Or, at least, it did.  On some level it still does, I always know why I love someone, but I don’t understand the limits or the lines anymore.  You see, my friend across the ocean is female as well.  I have never been remotely gay or even vaguely bi–out of lack of attraction more than any personal repugnance for the lifestyle.  However, I love her more deeply than I do most of my male friends and can see myself spending a lifetime with her built into it.  Isn’t that what I’m supposed to be looking for in a romantic partner?  And, believing as I do about love and the non-romanticness of it, I could very well be looking at a person I might be able to create a life with.

This is not a confession of sexuality, or changes in it, but rather a proposal of the transcendental nature of love.  Across the ocean is a woman who constantly amazes me, who I respect and love dearly, and the miracle is she loves me back.  It has nothing to do with gender or sexuality and everything to do with a perfect meeting of minds and personalities.  This is not to say that we or it is perfect.  Perfect love, in reality, comes nowhere near perfection.  Rather, it is an equal friendship, both of us giving and taking love from each other and loving every moment.  She is everything I want, and hope, to be.  For the first time in my life, I want to be transcendental.  Without that mindset, I don’t think this love could exist inside normal boundaries and strictures.  The lines are dangerously blurred.

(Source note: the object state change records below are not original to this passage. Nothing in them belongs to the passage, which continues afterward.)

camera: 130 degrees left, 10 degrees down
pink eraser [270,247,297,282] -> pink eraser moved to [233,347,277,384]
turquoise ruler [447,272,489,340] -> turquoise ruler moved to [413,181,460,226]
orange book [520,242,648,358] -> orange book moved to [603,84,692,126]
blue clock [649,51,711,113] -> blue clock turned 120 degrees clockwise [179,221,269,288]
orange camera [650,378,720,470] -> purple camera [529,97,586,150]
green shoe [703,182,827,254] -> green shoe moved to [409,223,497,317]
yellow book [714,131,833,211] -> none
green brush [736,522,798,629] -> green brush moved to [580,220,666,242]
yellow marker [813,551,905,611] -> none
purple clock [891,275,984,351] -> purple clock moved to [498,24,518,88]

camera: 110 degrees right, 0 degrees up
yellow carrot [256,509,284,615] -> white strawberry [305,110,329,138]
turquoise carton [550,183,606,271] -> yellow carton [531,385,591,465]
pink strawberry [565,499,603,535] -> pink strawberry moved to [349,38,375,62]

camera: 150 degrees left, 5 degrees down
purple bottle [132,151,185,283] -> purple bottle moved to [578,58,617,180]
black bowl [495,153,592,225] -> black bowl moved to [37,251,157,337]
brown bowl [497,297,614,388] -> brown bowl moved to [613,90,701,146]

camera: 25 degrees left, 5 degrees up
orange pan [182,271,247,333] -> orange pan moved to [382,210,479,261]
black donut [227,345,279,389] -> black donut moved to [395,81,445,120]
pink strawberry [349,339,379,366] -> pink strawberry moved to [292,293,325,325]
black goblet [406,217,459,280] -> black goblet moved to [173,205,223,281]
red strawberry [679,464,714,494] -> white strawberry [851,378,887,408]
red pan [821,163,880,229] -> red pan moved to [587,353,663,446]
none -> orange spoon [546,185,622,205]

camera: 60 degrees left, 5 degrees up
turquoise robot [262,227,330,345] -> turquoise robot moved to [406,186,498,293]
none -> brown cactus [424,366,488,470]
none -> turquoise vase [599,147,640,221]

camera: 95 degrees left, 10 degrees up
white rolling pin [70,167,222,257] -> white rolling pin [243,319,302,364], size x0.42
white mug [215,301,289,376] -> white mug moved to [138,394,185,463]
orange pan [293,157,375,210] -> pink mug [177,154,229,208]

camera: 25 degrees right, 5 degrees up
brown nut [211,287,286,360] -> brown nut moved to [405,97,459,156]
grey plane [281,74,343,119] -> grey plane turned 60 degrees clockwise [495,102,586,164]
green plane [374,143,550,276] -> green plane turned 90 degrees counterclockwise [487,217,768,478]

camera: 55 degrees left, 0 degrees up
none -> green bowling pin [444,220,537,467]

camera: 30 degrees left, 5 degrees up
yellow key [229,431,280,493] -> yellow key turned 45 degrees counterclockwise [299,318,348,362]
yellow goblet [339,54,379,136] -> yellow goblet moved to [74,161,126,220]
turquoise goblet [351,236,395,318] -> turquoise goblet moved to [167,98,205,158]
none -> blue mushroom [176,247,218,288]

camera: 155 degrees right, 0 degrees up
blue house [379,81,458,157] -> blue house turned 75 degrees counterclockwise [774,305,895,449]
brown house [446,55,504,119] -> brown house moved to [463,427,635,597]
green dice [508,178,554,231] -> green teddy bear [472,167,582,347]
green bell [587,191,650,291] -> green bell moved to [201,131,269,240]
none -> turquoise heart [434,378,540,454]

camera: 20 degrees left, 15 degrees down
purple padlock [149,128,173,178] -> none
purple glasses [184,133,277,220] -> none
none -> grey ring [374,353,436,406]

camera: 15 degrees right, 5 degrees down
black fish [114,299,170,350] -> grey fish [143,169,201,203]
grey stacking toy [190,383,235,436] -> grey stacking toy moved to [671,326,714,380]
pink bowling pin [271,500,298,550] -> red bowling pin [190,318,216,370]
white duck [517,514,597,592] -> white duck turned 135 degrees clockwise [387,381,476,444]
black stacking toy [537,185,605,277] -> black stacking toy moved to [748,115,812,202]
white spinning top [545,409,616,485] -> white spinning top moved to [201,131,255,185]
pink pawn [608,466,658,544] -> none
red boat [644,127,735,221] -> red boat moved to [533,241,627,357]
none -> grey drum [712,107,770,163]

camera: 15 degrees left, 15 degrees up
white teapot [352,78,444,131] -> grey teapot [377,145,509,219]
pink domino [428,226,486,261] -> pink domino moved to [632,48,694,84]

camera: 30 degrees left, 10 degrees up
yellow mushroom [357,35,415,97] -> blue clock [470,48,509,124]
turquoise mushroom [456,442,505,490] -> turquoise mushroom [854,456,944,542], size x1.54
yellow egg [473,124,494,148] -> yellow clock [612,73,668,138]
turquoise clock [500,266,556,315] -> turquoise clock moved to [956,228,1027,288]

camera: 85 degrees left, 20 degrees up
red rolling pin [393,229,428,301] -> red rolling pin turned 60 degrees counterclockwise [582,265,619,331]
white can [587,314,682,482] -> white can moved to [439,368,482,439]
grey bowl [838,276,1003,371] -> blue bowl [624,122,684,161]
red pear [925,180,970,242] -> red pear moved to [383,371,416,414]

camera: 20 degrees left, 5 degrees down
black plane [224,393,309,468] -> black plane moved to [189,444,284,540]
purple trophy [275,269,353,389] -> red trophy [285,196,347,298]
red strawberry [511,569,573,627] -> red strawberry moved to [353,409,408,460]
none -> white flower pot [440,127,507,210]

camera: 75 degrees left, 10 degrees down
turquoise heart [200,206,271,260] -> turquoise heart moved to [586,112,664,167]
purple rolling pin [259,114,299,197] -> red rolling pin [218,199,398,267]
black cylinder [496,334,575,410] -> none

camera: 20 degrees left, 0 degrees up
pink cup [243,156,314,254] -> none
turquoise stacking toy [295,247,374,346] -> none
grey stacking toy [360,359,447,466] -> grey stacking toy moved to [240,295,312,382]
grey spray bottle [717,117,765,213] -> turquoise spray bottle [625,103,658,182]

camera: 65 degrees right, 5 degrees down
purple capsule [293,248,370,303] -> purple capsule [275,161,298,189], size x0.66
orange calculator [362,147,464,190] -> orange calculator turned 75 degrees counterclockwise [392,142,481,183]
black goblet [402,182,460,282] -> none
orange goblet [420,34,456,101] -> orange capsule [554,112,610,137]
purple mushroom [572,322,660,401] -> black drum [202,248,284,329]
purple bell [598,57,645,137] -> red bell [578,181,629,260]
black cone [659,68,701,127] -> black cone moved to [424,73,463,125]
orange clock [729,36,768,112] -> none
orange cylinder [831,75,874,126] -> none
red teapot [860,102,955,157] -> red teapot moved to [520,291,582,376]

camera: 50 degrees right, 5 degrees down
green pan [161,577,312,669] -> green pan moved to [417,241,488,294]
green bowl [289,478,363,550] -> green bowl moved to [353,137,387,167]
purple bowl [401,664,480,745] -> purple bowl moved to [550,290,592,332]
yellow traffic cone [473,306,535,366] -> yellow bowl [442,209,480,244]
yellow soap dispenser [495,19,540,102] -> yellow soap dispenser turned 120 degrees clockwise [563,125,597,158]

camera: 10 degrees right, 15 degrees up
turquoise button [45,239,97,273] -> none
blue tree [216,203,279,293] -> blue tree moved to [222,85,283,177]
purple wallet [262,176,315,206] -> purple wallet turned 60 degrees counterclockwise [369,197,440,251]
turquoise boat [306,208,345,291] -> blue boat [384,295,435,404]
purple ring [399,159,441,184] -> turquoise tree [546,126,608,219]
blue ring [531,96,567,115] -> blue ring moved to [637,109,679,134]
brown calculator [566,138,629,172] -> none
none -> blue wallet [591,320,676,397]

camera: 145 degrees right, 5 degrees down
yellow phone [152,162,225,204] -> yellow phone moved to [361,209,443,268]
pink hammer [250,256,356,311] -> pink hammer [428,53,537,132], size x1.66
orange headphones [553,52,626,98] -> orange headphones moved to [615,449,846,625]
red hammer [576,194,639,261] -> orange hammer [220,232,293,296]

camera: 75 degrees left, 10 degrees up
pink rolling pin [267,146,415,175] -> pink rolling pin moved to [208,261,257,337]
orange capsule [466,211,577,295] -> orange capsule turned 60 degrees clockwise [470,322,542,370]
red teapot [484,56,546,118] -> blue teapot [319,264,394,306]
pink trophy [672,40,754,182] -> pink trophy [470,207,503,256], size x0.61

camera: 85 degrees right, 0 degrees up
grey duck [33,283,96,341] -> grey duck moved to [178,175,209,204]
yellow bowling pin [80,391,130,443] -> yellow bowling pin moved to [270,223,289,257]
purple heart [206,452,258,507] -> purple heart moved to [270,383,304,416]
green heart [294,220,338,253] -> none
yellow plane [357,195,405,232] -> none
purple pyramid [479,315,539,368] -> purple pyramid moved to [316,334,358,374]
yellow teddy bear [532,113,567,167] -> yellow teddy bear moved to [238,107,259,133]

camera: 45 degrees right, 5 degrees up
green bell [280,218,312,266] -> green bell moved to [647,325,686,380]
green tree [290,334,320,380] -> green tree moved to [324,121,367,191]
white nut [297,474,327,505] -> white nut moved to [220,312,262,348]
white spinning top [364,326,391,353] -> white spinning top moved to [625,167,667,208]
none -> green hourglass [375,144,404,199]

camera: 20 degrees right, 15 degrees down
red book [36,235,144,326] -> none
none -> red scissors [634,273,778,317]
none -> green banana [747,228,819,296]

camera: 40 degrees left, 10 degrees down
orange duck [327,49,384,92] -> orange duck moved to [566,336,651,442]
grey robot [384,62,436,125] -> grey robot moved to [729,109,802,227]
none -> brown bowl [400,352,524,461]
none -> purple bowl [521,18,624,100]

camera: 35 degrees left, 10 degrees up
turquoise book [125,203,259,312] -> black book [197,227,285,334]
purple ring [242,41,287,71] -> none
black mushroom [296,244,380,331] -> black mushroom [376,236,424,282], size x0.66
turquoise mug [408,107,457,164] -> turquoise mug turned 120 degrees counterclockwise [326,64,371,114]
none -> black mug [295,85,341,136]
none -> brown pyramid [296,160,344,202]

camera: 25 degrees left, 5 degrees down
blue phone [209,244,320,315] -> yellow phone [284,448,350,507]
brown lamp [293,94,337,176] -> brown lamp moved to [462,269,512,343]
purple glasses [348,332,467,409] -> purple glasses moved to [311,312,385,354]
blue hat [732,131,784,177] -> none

That is a danger I am more than willing to accept.  With everything comes a price, and if I cannot pay the mere price of definition, I am unworthy of the love I feel.  Though an ocean and daily life divides us at the moment, our love runs strong.  There is nothing in it that indicates failure.  If it ends up that my life ends with this friend as my only close relationship, I won’t be unhappy.  In fact, I would be gloriously happy–because my friend across the ocean and I enjoy a love that is truly unique.  No one can touch it, or take it from us.  It is as close as anything I’ve experienced to what I imagine perfected love to be.

It might even change my mind about the word transcendental.